**ESTRATTO DEL DOCUMENTO:**

________________________________________

Determinato a proteggere da eventuali nuovi attacchi da parte dello Stato islamico il suo territorio, il governo ha deciso di rafforzare la sua ancor di più il suo dispositivo di sicurezza. Dall’attentato alla piazza Jemaa el Fna (17 morti e 20 feriti) ad aprile 2011, il Marocco ha rivisto la sua politica anti-terrorismo. Ad ottobre 2014, ha istituito il piano di Hadar, secondo Jeune Afrique, che prevede quattro aree principali: rafforzare la capacità dei servizi di sicurezza per adattarsi meglio ai cambiamenti rapidi e continui dei metodi terroristici (reti social comprese); rafforzare l’aspetto giuridico; consolidare la guida religiosa nelle moschee per la lotta contro le radici culturali e religiose del fenomeno e per riaffermare la cooperazione internazionale.

________________________________________

**INFORMAZIONI:**
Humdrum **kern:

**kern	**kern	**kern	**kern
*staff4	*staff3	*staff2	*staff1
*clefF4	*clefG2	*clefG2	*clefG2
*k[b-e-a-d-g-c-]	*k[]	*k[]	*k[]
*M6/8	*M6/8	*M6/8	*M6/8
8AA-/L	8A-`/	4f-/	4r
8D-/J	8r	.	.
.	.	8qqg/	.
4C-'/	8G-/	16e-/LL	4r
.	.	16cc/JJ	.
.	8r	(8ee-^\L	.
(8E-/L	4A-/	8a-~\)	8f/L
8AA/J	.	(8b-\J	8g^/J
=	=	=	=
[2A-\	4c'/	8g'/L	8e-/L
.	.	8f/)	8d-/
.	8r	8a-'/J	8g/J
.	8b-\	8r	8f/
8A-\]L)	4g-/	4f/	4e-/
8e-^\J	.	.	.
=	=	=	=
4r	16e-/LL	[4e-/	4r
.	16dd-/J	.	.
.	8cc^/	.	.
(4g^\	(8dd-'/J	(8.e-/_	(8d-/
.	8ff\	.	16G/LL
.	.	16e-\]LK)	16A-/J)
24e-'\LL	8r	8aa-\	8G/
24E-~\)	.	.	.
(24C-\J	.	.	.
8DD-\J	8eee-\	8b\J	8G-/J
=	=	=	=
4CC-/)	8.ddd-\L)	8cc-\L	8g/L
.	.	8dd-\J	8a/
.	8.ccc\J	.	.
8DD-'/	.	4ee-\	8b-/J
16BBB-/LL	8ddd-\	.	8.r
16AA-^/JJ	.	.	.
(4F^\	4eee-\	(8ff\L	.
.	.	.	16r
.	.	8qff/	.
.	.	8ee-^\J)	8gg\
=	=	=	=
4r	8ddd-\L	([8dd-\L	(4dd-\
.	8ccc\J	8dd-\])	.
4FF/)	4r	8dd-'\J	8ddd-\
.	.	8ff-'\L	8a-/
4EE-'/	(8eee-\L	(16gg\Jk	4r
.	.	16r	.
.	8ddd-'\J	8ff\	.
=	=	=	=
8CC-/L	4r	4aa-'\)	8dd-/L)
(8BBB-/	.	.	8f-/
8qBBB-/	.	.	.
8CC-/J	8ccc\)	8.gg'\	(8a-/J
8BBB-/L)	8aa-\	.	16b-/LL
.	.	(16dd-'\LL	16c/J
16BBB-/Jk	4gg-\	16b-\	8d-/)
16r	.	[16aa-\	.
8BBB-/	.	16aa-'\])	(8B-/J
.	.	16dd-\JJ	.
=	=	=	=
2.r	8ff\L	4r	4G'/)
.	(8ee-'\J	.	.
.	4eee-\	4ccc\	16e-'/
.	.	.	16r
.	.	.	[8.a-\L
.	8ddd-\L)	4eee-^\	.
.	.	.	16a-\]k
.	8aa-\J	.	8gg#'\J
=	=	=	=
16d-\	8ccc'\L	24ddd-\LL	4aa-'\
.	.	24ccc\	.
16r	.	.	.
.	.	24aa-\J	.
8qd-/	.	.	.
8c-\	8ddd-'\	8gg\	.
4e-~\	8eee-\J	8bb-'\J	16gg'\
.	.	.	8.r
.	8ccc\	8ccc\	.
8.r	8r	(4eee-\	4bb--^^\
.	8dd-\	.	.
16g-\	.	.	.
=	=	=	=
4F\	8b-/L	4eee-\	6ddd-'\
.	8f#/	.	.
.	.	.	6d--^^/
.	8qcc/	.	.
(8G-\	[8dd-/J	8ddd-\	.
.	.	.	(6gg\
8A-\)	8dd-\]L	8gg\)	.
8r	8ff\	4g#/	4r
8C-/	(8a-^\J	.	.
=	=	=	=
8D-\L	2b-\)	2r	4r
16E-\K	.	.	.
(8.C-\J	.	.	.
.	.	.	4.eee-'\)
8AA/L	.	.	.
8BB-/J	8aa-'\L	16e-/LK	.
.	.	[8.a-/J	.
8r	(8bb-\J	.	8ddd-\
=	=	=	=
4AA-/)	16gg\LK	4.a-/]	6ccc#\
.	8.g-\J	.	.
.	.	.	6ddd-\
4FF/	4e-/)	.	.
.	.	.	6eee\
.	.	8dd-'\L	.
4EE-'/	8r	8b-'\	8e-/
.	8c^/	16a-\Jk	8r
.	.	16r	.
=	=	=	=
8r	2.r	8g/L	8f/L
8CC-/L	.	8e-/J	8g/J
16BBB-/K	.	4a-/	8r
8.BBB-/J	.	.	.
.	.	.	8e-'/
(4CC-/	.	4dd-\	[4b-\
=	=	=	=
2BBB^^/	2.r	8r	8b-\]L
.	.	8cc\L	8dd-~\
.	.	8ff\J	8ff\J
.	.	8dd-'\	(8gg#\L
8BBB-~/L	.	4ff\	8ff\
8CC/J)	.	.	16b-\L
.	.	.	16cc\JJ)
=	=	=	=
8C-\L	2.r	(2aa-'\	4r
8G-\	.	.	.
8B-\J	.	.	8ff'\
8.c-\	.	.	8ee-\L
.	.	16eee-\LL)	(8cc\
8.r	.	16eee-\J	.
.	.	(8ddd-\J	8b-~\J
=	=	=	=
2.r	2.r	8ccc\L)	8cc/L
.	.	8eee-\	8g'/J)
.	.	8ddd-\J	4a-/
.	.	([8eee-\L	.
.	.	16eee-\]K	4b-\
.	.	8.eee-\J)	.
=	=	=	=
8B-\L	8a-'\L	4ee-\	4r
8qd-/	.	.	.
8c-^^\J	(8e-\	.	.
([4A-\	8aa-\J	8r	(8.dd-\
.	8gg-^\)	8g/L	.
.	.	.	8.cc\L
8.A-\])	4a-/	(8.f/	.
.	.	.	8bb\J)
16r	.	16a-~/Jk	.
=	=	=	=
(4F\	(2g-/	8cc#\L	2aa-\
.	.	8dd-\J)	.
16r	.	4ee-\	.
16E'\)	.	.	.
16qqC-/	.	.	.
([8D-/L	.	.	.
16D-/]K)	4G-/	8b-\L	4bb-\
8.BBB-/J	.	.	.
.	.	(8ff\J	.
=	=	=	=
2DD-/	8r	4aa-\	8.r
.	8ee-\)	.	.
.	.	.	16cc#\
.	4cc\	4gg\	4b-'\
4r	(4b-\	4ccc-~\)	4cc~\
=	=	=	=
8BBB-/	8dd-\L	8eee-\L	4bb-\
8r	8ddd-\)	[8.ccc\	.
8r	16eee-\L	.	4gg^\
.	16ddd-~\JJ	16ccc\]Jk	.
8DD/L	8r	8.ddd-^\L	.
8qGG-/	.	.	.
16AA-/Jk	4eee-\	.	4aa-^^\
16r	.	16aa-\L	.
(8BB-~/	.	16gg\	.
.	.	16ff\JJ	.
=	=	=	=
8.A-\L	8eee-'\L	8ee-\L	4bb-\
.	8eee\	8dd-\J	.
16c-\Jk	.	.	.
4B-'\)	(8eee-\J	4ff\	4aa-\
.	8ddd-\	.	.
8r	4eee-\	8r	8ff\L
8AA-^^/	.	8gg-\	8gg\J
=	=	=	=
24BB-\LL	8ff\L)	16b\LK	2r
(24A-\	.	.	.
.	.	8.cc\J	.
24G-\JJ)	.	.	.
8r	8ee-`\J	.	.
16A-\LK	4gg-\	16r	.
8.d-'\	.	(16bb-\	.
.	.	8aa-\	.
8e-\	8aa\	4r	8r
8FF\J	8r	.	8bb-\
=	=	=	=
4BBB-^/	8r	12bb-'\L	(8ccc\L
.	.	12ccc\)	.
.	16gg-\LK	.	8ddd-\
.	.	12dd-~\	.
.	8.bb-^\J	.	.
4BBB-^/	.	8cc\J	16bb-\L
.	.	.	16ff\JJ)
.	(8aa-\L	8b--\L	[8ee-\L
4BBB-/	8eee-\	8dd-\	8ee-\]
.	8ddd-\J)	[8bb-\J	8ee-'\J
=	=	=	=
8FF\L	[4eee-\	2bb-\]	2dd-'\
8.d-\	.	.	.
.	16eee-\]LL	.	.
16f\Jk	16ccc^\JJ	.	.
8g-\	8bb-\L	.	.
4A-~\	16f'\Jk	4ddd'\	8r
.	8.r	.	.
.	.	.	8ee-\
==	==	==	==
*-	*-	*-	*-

________________________________________

**CONSEGNA 1:**
In quale mese e anno il Marocco ha istituito il piano di Hadar, secondo l'estratto sulla politica antiterrorismo del Marocco?
**CONSEGNA 2:**
Traduci in inglese questa frase dell'estratto sulla politica antiterrorismo del Marocco: "Dall’attentato alla piazza Jemaa el Fna (17 morti e 20 feriti) ad aprile 2011, il Marocco ha rivisto la sua politica anti-terrorismo."
**CONSEGNA 3:**
Riprendi l'estratto sulla politica antiterrorismo del Marocco subito dopo la sua ultima frase.

**RISPOSTA 1:**
A ottobre 2014.

**RISPOSTA 2:**
Since the attack on Jemaa el Fna square (17 dead and 20 injured) in April 2011, Morocco has revised its anti-terrorism policy.

**RISPOSTA 3:**
Il piano, già rafforzato mesi prima dell’attentato a Tunisi, verrà intensificato ulteriormente nel breve periodo.
L’economia del Marocco si basa in parte sul turismo, il governo deve garantire la sicurezza dei passeggeri prima dell’apertura della stagione primaverile. «Dobbiamo tener conto del cambiamento del modus operandi dei terroristi», ha detto Mustapha el Khalfi, portavoce del governo marocchino «Hanno attaccato un museo in Tunisia e non possiamo permettere che ciò possa accadere in Marocco. La nostra politica si basa sulla previsione».